Léonard a sorti ses pinceaux. Voilà près de trente ans qu’il a remisé ses tubes d’huile, ses toiles et ses idées de grands peintres. Avec un prénom comme celui-là, on lui prédestinait des chefs d’œuvre, des inventions vincidiennes, une carrière de renommée internationale. Mais le petit Léonard n’avait démontré que peu de talent lorsqu’on lui avait glissé des crayons de couleurs dans les mains.
Avec l’âge, il avait appris à calculer, à mesurer et avait commencé une carrière d’ingénieur sobre et sans éclat. Puis, las de la médiocrité où il s’était lui-même encastré, il avait suivi un cours de portrait à l’huile avec la célébrissime artiste Belinda Sortellini. Après deux sessions, le Léonard ordinaire devint un peintre tout en confiance qui esquissait des visages en quelques coups de crayon et s’employa, dès lors, à exécuter le portrait de la plus belle femme du monde, sorti tout droit de son imagination, et toujours selon ses critères de beauté personnels.

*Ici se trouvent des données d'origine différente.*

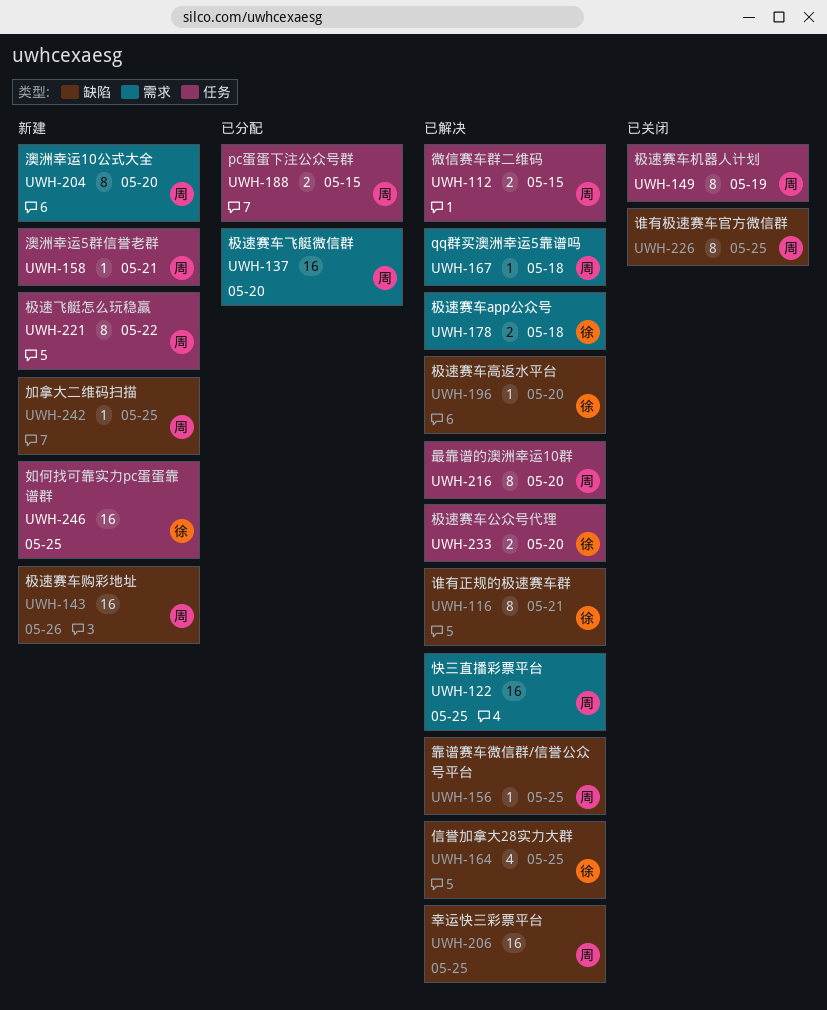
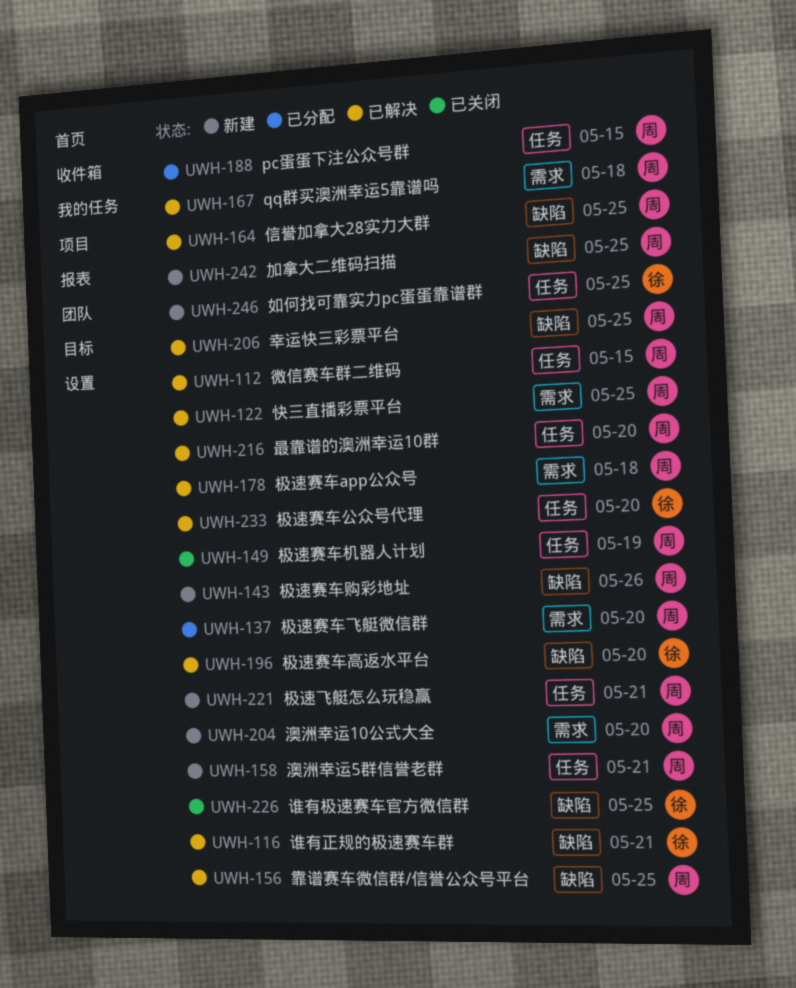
UWH-164, owner: 徐 -> 周
UWH-178, owner: 徐 -> 周
UWH-221, due: May 22 -> May 21
UWH-226, owner: 周 -> 徐

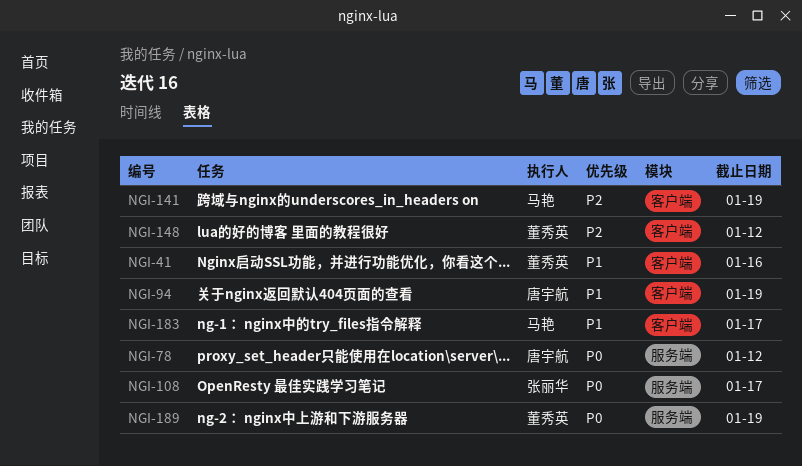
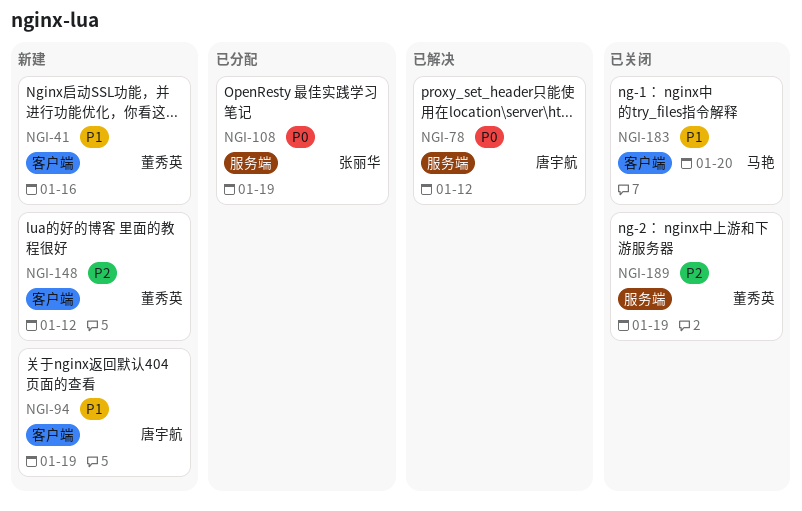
NGI-108, due: Jan 17 -> Jan 19
NGI-141: present -> none
NGI-183, due: Jan 17 -> Jan 20
NGI-189, priority: P0 -> P2

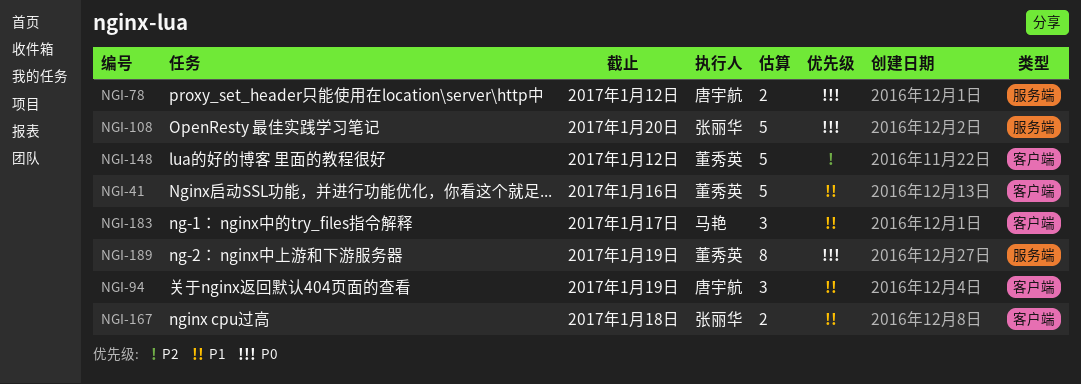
NGI-108, due: Jan 19 -> Jan 20
NGI-167: none -> present
NGI-183, due: Jan 20 -> Jan 17
NGI-189, priority: P2 -> P0

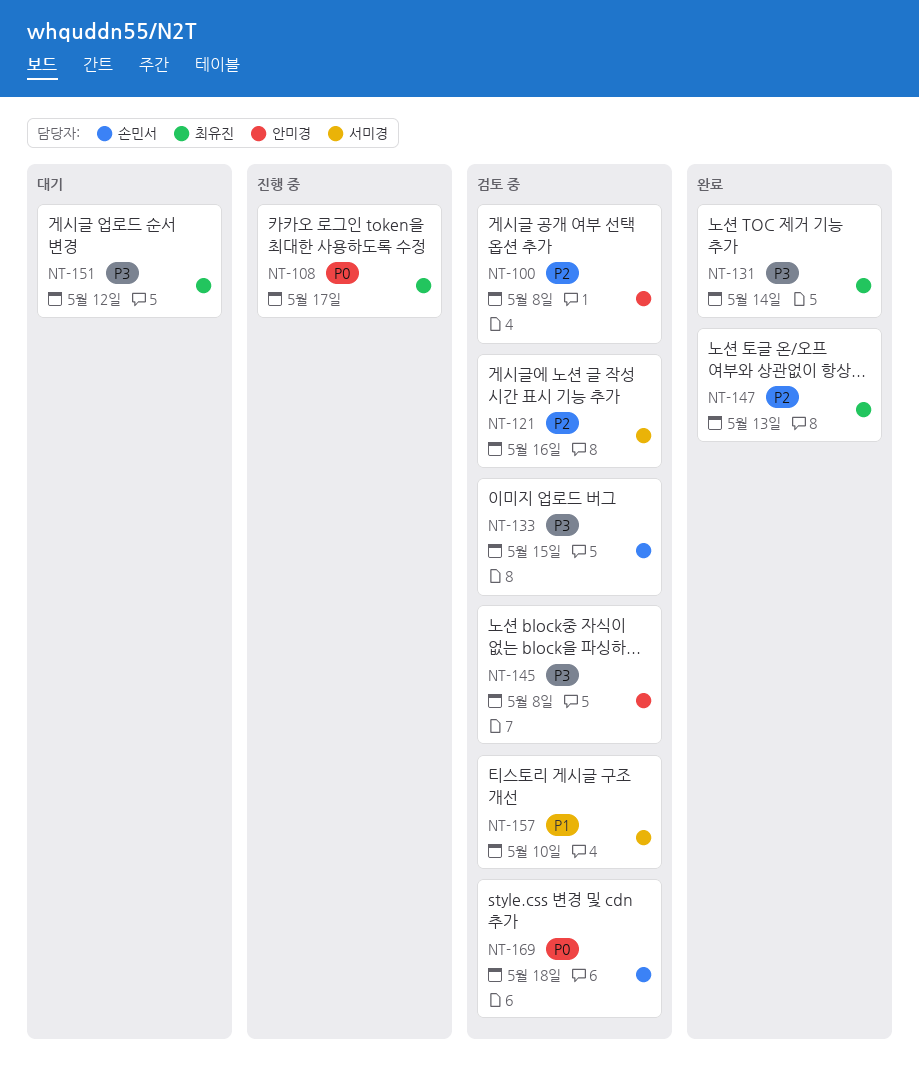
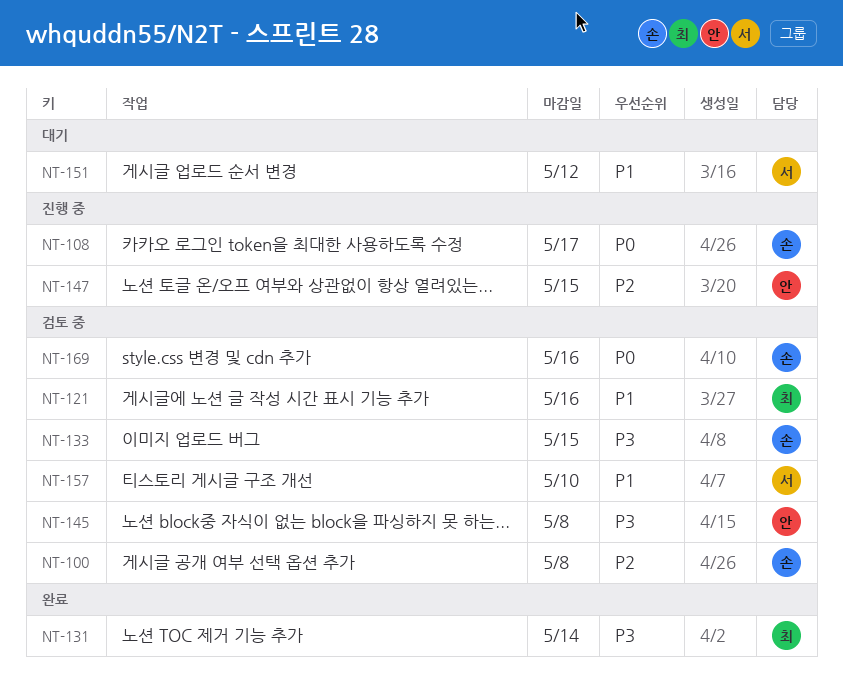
NT-100, owner: 안미경 -> 손민서
NT-108, owner: 최유진 -> 손민서
NT-121, owner: 서미경 -> 최유진
NT-121, priority: P2 -> P1
NT-147, status: 완료 -> 진행 중
NT-147, owner: 최유진 -> 안미경
NT-147, due: May 13 -> May 15
NT-151, owner: 최유진 -> 서미경
NT-151, priority: P3 -> P1
NT-169, due: May 18 -> May 16

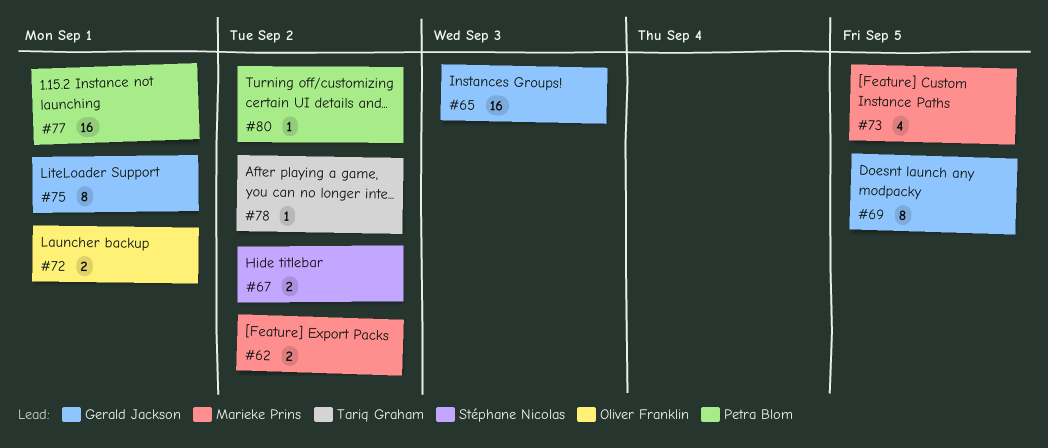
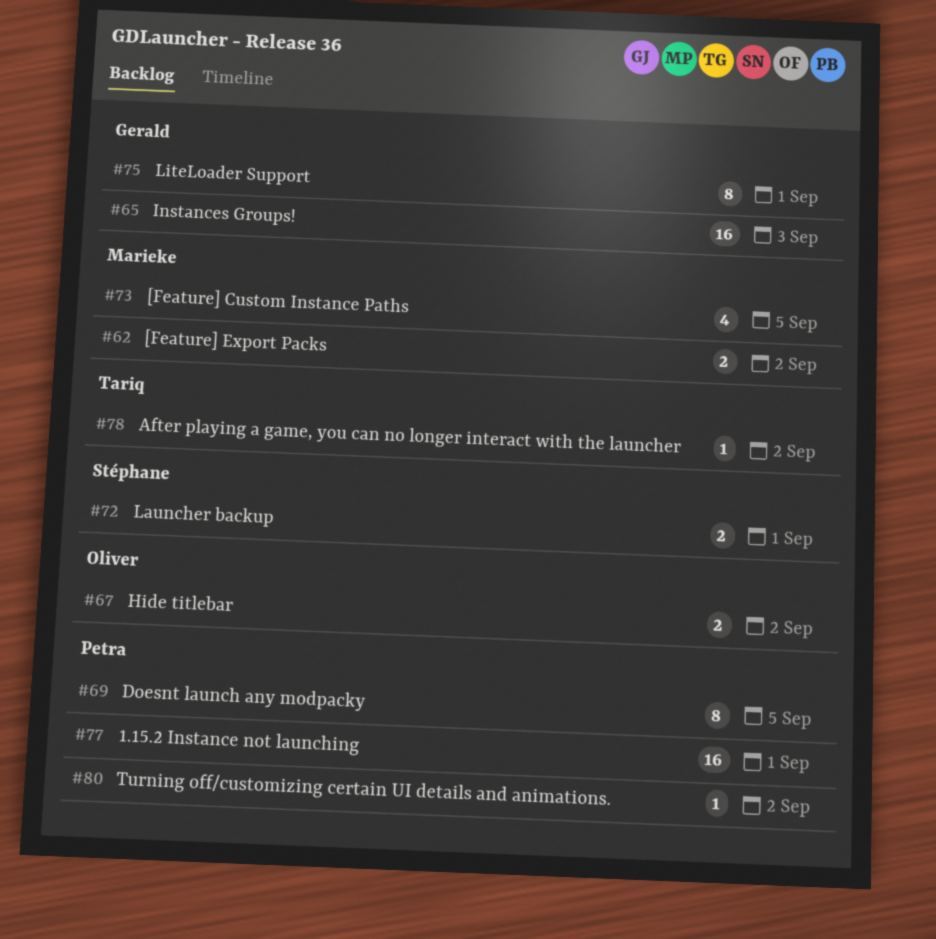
#67, owner: Stéphane Nicolas -> Oliver Franklin
#69, owner: Gerald Jackson -> Petra Blom
#72, owner: Oliver Franklin -> Stéphane Nicolas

Célibataire endurci, il n’avait connu que des déceptions auprès des quelques femmes qui osèrent partager avec lui un café ou une promenade sur les rives du fleuve. Ce projet fou l’alimenta pendant un an. Puis, au terme de milles esquisses, il réalisa l’œuvre qui fut exposée à Montréal puis à Paris et New York. C’était encore la belle époque des peintures réalistes, à l ‘aube de la folie abstraite. Il connut donc un succès grandiose. Ce fut au cours d’un cocktail dînatoire qu’il rencontra Blanche Maîtrebois, une Normande deux ans son aînée, célibataire, une copie conforme de ce merveilleux portrait. Ils tombèrent amoureux et se marièrent en grandes pompes. Plusieurs clamèrent l’opportunisme du peintre qui n’avait somme toute que réalisé qu’une seule œuvre. Mais, les plus romantiques admirèrent la beauté de ce rêve fou qui se réalisait. On vit des artistes de toutes les provenances s’essayer à cet exercice mais d’aucun ne réalisa la splendeur du tableau de Léonard.
Or, un matin de septembre des années plus tard, Léonard trouva Blanche sans vie à ses côtés. Le cœur avait flanché là où l’amour n’avait pu y accoler l’éternité. On organisa de discrètes funérailles car Léonard n’avait peint qu’un seul tableau dans toute sa courte carrière. Peu de temps après, il sortit de son deuil avec l’idée d’un nouveau projet et il esquissa pendant plusieurs jours. Aucun de ses amis ne put voir sur quoi il travaillait avec tant d’acharnement. Ceux qui l’avaient connu avant Blanche comprenait ce nouvel engouement et le laissèrent en paix.
Léonard est donc dans son atelier, jetant ses feuilles froissées sur le plancher. Il grogne. Il lance ses fusains par-dessus son chevalet, jure, et se décourage à chaque fois. Puis, il se lève, tourne autour de son tabouret, fouille dans ses tubes pour trouver une couleur, brasse ses pinceaux. Le soleil commence à descendre entre les bâtisses sombres. Le jour s’attarde mais la nuit sera longue car il a trouvé ce qu’il allait poser sur la toile.
Au matin, le concierge passe le balai sur le palier du troisième, tout juste devant la porte du célèbre peintre-à-une-toile. Il voit un mince filet de sang qui perle sur le seuil. Son cœur ne fait qu’un bond. Il ouvre la porte et voit une énorme bête brune et poilue qui tient dans sa gueule ce qui semble être une jambe nue. Ses yeux jaunes lui donnent une allure de fauve en folie. Le concierge, avant de dévaler les escaliers en hurlant, a eu le temps de voir la large toile sur laquelle Léonard a posé ses derniers coups de pinceaux. Il y voit la réplique exacte du monstre qui vient dévorer le maître. Mais cette toile fera un autre type de manchettes dans les jours qui viendront.